Gardentalk – How to reuse your kitchen food waste as nutrients for your garden

Lisa Daugherty, owner of Juneau Composts!, unloads residential food scraps in 2017. (Photo by Jacob Resneck/KTOO)

Instead of dumping food waste into garbage cans that may be emptied in a landfill with a limited life span, many gardeners reduce their waste stream by composting food scraps and garden debris. The materials decompose or break down into basic nutrients that benefit a flower or vegetable garden.

Master Gardener Ed Buyarski says the bigger you can make your compost bin or pile, the better.
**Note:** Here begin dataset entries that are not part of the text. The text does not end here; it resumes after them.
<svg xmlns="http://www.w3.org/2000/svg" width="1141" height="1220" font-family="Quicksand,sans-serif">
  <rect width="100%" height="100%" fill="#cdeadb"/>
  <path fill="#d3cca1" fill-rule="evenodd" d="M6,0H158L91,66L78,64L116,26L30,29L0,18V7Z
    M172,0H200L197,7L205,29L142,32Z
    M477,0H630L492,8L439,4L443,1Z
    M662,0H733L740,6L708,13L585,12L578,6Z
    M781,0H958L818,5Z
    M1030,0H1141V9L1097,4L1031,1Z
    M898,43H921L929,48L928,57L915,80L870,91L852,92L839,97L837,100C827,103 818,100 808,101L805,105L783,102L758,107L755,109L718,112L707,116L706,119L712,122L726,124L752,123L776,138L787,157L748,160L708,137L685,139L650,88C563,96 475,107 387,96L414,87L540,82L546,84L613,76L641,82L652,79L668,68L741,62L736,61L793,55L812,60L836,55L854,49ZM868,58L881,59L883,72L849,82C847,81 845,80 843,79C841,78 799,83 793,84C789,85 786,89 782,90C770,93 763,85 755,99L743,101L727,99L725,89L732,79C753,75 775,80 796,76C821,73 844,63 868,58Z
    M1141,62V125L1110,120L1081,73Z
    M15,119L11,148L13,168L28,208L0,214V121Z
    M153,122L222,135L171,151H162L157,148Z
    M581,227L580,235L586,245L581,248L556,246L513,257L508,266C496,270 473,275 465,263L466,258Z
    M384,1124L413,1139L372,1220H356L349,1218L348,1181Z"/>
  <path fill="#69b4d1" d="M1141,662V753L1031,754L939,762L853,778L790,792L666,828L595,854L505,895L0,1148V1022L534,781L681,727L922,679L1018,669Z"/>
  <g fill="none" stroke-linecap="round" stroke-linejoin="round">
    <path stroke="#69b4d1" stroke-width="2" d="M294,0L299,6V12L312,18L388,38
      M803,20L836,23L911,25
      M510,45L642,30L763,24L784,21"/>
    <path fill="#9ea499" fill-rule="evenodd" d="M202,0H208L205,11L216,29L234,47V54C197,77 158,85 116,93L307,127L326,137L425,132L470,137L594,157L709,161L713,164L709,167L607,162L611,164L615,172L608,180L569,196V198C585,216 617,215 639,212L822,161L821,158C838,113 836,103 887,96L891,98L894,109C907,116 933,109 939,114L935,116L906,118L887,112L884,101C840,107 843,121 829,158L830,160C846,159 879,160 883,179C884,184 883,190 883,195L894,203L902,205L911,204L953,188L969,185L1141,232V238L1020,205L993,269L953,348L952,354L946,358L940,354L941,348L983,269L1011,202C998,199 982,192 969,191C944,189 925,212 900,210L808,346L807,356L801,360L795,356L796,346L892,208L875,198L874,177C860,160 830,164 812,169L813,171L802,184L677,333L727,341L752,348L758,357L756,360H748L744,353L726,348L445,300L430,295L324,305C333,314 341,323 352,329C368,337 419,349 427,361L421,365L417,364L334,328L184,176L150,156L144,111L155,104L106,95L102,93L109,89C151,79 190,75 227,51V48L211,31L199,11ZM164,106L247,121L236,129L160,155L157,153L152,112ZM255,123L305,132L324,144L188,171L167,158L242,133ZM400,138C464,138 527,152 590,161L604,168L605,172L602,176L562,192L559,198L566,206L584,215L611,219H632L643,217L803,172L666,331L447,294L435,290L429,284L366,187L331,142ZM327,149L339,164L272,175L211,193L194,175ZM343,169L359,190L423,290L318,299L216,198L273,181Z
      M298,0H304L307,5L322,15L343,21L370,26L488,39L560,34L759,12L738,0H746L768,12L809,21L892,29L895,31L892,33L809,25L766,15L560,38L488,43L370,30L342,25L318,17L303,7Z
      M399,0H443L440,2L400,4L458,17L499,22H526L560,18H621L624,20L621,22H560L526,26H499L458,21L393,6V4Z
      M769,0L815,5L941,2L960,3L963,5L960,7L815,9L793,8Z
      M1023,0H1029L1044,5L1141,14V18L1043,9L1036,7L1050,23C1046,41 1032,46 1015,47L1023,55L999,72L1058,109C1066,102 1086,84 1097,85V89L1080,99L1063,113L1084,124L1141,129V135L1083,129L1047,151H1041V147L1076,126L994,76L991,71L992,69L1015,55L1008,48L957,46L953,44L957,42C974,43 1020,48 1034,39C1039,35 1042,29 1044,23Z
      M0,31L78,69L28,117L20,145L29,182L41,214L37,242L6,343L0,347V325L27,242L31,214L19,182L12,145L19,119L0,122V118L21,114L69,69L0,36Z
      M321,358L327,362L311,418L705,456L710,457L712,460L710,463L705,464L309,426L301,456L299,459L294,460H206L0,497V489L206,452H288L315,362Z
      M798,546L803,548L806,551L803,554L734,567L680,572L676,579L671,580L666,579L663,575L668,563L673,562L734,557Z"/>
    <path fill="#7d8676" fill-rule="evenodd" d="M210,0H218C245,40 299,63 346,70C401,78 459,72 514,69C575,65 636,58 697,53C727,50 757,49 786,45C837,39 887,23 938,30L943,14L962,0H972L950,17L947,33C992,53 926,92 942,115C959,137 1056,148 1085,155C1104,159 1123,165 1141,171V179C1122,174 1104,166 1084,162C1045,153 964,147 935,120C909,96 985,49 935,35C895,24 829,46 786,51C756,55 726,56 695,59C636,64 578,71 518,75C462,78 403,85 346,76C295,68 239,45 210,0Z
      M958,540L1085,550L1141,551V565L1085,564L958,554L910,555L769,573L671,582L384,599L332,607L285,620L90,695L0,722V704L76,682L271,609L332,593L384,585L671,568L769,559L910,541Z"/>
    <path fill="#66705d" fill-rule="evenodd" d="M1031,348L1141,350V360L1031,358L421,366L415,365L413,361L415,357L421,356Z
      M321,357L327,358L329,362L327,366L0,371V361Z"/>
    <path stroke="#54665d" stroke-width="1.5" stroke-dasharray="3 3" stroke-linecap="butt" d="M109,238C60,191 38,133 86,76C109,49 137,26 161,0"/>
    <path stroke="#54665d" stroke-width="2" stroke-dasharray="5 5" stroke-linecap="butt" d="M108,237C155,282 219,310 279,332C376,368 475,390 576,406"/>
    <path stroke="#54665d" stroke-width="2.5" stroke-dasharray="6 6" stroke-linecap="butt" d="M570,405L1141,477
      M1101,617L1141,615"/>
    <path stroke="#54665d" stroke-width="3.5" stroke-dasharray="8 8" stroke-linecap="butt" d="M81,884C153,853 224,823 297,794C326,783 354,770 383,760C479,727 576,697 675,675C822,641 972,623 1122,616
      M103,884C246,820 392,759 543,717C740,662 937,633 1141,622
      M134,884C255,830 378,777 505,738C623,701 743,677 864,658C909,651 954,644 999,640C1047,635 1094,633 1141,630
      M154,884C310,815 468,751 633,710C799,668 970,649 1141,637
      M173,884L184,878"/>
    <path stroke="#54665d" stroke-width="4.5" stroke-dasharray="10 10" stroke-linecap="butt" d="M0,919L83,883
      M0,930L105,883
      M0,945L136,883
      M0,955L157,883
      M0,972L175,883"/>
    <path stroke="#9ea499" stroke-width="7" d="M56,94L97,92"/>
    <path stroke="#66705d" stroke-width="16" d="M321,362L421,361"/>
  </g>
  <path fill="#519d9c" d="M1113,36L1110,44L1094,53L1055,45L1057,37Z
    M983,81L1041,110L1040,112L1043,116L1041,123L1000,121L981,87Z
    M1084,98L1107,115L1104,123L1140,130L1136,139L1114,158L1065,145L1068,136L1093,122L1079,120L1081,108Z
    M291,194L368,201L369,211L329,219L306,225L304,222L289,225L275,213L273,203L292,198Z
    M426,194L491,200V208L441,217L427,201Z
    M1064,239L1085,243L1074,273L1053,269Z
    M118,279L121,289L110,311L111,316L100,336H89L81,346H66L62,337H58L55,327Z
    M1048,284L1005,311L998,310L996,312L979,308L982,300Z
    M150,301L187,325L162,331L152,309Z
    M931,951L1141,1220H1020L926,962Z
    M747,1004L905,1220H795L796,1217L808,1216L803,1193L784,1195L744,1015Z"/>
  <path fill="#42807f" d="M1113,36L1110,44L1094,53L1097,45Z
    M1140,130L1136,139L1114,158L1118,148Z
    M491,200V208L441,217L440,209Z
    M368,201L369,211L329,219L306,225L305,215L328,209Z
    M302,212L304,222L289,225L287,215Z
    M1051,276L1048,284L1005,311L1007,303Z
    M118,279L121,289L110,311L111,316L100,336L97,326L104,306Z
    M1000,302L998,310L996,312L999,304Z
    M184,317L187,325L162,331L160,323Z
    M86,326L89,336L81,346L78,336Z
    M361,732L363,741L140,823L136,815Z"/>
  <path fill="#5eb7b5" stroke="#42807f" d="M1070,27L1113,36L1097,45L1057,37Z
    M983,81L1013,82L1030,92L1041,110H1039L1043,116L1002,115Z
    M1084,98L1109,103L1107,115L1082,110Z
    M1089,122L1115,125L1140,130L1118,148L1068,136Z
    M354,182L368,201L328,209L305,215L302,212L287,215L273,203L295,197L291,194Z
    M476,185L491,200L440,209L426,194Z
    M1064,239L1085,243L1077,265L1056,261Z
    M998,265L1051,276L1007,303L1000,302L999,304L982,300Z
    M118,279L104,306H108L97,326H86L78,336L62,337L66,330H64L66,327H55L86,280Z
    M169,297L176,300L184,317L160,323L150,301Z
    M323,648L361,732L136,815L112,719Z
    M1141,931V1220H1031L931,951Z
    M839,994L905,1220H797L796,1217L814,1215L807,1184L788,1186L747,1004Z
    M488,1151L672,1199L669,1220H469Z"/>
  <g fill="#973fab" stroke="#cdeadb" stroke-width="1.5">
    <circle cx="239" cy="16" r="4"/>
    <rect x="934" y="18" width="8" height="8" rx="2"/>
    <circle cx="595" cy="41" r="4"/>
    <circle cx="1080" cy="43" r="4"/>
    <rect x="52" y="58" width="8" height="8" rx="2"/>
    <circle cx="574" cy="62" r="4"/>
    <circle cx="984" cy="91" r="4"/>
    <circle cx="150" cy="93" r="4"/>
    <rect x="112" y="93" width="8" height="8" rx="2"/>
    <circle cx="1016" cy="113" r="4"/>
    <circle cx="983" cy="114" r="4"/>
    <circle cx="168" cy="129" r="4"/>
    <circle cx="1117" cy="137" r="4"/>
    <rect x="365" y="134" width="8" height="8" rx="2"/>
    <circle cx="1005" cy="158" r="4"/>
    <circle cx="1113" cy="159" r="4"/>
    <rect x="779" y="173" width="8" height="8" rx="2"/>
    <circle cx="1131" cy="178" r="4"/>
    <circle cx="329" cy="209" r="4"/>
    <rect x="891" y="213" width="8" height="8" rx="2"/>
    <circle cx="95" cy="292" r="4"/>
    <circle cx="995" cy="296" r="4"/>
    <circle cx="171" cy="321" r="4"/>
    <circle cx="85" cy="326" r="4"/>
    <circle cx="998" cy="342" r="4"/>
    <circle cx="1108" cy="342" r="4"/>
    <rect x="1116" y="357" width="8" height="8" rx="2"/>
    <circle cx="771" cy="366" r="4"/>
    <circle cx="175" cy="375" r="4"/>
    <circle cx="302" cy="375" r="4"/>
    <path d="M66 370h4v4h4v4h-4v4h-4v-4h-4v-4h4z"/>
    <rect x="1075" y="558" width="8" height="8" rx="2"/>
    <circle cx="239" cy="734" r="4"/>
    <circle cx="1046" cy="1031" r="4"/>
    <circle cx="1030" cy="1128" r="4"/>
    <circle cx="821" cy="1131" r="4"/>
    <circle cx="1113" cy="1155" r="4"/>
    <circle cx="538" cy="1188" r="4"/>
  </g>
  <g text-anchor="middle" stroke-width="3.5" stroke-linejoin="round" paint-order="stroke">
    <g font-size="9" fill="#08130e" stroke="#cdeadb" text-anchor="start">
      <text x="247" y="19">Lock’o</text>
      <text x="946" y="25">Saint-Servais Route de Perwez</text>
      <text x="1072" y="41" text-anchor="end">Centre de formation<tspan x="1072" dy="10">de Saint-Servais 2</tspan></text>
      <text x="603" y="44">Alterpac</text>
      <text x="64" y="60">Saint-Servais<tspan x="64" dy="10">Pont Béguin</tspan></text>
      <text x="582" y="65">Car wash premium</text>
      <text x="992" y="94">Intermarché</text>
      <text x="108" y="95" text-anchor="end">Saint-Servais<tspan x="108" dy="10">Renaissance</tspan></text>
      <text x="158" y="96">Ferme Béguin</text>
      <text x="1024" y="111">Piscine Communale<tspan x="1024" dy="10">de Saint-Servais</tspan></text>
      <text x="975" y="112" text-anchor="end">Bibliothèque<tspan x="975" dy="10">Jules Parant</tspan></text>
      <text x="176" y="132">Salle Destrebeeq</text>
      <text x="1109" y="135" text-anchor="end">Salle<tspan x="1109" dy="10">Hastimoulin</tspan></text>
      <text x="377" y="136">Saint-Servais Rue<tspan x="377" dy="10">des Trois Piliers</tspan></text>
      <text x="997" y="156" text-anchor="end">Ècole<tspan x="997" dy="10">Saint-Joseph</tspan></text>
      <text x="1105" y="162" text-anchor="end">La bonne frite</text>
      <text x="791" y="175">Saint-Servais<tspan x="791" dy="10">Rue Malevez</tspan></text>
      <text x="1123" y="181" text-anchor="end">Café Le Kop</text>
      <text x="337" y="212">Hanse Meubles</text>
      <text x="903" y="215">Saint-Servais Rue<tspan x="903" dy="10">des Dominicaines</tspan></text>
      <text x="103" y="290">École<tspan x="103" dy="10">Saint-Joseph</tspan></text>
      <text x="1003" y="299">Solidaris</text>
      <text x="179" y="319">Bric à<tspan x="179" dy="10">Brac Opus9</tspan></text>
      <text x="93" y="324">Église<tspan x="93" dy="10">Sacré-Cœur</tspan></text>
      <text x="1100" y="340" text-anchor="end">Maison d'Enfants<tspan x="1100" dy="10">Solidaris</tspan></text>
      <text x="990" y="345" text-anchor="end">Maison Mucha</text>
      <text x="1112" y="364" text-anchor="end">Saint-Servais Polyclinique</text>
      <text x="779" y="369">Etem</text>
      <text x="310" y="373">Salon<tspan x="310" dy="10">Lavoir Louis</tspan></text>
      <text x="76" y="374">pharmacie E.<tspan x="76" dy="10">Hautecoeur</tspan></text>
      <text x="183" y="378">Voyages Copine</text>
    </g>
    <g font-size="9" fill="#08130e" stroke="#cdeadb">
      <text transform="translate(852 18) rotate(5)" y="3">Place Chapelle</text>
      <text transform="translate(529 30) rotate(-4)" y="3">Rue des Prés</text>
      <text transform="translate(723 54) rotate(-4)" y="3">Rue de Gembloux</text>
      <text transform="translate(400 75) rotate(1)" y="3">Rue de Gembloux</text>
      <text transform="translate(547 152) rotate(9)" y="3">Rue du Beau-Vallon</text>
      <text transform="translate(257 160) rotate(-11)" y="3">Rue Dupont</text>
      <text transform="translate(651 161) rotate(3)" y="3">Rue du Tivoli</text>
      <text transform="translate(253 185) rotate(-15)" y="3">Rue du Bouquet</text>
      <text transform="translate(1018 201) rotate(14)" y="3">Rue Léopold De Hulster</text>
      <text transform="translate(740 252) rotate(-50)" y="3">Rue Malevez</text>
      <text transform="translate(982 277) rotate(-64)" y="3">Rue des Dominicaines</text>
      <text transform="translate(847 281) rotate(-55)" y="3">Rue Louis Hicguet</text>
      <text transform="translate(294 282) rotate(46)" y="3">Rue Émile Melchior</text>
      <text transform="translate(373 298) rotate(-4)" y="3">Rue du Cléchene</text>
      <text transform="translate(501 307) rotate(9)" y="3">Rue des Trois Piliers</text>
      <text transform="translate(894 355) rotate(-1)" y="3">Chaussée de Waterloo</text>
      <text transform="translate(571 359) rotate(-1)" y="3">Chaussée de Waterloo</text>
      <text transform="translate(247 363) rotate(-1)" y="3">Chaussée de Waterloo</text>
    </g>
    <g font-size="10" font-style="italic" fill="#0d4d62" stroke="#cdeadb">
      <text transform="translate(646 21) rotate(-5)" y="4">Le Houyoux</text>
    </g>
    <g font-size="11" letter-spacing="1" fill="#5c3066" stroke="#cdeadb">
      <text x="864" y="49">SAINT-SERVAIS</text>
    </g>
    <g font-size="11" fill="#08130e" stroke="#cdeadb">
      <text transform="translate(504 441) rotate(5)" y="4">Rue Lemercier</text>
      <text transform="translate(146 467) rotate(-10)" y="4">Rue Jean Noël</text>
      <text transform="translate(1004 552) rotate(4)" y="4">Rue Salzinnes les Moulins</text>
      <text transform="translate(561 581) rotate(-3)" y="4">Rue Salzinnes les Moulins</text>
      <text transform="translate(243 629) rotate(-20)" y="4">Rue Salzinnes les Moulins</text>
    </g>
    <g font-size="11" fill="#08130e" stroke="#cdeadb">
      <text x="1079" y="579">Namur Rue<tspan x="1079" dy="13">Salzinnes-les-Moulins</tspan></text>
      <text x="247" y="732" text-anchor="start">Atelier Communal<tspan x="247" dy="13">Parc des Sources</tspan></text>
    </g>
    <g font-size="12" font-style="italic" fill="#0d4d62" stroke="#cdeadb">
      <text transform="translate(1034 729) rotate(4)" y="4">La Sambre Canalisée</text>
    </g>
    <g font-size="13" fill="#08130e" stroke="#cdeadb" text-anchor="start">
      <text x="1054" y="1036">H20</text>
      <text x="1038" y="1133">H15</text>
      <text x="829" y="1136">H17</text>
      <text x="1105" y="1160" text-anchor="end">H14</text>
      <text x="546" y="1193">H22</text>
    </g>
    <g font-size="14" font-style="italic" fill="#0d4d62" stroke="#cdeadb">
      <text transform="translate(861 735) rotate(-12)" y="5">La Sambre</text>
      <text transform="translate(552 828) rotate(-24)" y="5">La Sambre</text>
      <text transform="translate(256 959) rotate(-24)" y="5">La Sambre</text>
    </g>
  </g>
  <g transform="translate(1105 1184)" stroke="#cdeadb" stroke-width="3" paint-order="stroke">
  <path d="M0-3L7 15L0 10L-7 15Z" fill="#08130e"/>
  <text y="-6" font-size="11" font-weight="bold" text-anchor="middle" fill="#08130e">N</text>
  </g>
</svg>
“Size matters,” Buyarski said.

Food scraps and dead leaves will get hotter and break down faster in a big compost bin, especially if you chop the organic matter up into very small pieces.

Adding horse, chicken or other livestock manure will generate the worms and microorganisms that will accelerate the decomposition process.

How do you know how much of a certain material to put into your compost pile? Buyarski says most gardeners follow a green-to-brown ratio of 30 to 1.

Greens are usually green leaves and grass that may be higher in nitrogen and moisture.

Browns are typically materials that are drier and higher in carbon like sawdust, paper, and dead leaves.

Buyarski cautions against using materials that may contaminate a compost bin. They include colored paper, wood or sawdust from treated lumber, and grass clippings from a lawn that has had weed-and-feed applied to it.

Also, do not compost any diseased or infested plants or invasive weeds. Just throw those out into the garbage.